The boys of course had no need other than that of their raging testosterone levels to smoke behind the beach huts as the monks in their infinite wisdom had provided a smoking room for the use of both Sixth formers and staff alike - rumour had it that a glass of port was also available to the upper echelons of the prefecture.

The code words used were all relating to a subject which was so taboo, so private, feminine, intimate and entirely natural thus leaving the guilty perpetrators both above suspicion and entirely without interrogation.

The word used in place of cigarette was tampon.

Many times in faux cockney accents home counties 'gels' could be heard calling across classrooms, "Oi! You got any tampons? I'm desperate for a slash!"

One of my friends decided she would like to become one of the Mockney 'in crowd' and take up tampon use. Unfortunately she thought that when they discussed boxes of twenty they were in fact referring to boxes of twenty Tampax or maybe even Lil-Lets.

My friend Ann dreamed of the day when she too could take up roller-skating - preferably being pulled along by a large slavering Dalmatian whilst she screamed from the top of her lungs something about "Waaaaaaaaaaaa! Booooooddddyyyyy Fooooooooorrrrrrrmmmmmm!"

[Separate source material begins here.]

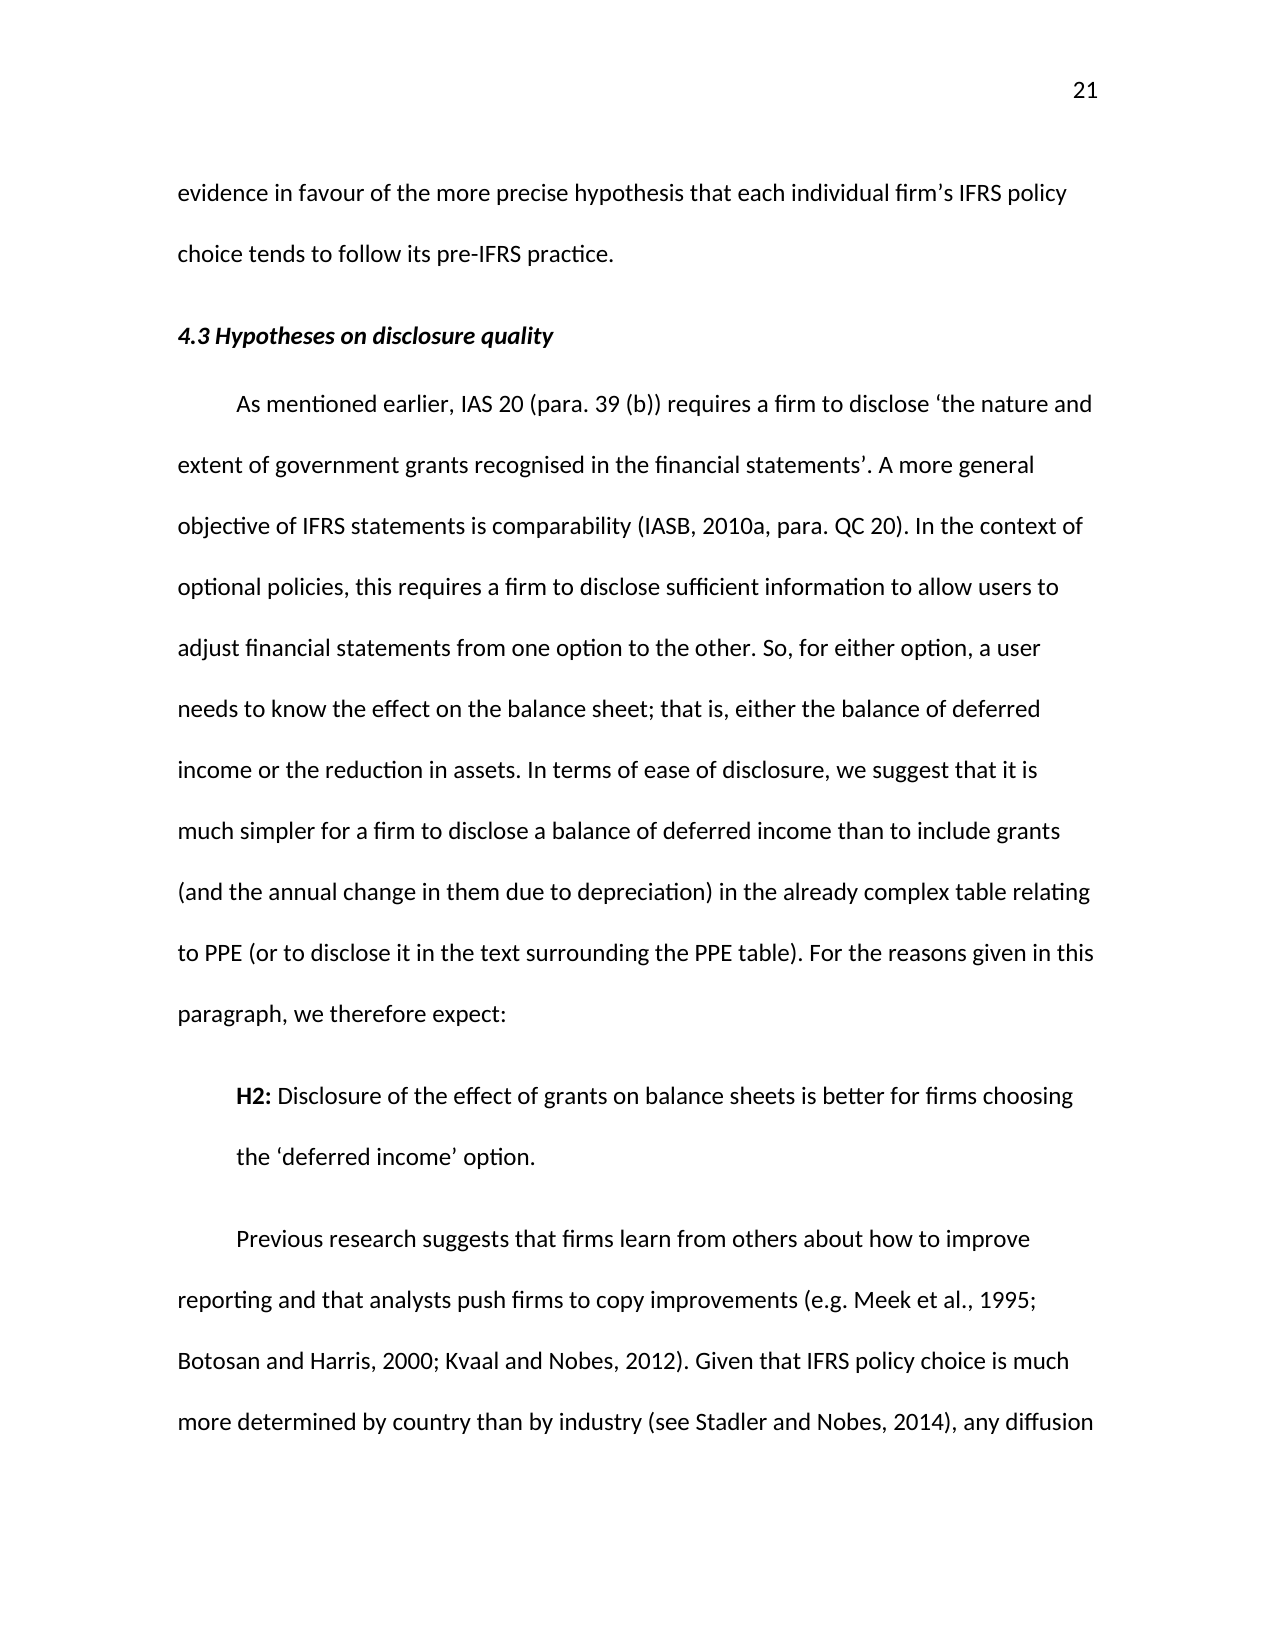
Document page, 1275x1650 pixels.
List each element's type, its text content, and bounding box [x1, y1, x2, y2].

So Ann, being a boarder and thus without ready access to tampons - real or smoked - employed another friend of mine, Jules, in her explorations leading to becoming one of the Tampon Users. Jules purchased a pack of ten for Ann and then retired to a safe distance (the common room) while Ann took her plan another step forward.

That afternoon passed without incident although Ann continued to look uncomfortable throughout. The following day all became clear and Ann gained for herself a new nickname - The Cardboard Kid.

For those of you unacquainted with the physics of applicator tampons, they come ready loaded, as it were, within a telescopic cardboard casing.
The casing is inserted, the lower telescopic tube then pushed gently within the upper tube thus expelling and correctly seating the tampon.
The cardboard casing, both tubes now one within the other, are withdrawn, leaving the user comfortable and able to take up roller-skating.

Unfortunately Ann had not bothered to read the instructions, so keen she was to become a Tampon User. This had resulted in her leaving the tubing in place.

All day.

Ann was put off tampon use for life.

She was already a smoker and continues to smoke to this day, the 'in crowd' however never took her into their inner circle so she like the boys next door had to continue to bum fags.
(, Tue 25 Mar 2008, 0:13, 20 replies)
I started smoking at the age of 17.
It was New Years Eve, and I figured I'd try it. I now smoke a pack a day.
But that's boring, so I'll tell you another story.

There was one point where only my stepfather (out of the family) knew I smoked. I was on the bus to college one morning, and delved into my bag for something. Lo, there's 10 B&H in there and I knew I hadn't bought them. Jubilantly, I bring them out but there's a message on the packet......

"I would love to kiss you all over your lovely body and I mean ALL over"

It was in my stepfathers very distinct handwriting. Now, he'd been abusing me since I was 13 and that was the final straw.
I got home from college and called the police, I then sat my twin brother down and told him what was going on.
Mum and the dwarf were out for dinner that night, so when mum got home my brother and I called her upstairs and told her.
The hardest thing.........."what do you mean you smoke? You shouldn't smoke!"

After that I left home that weekend. The evil fucker died 3 years ago (yay!!!!!!) of lung cancer.

The sad thing is, most of you know my mum died four weeks ago..........also of lung cancer.......I'm still smoking. Gah!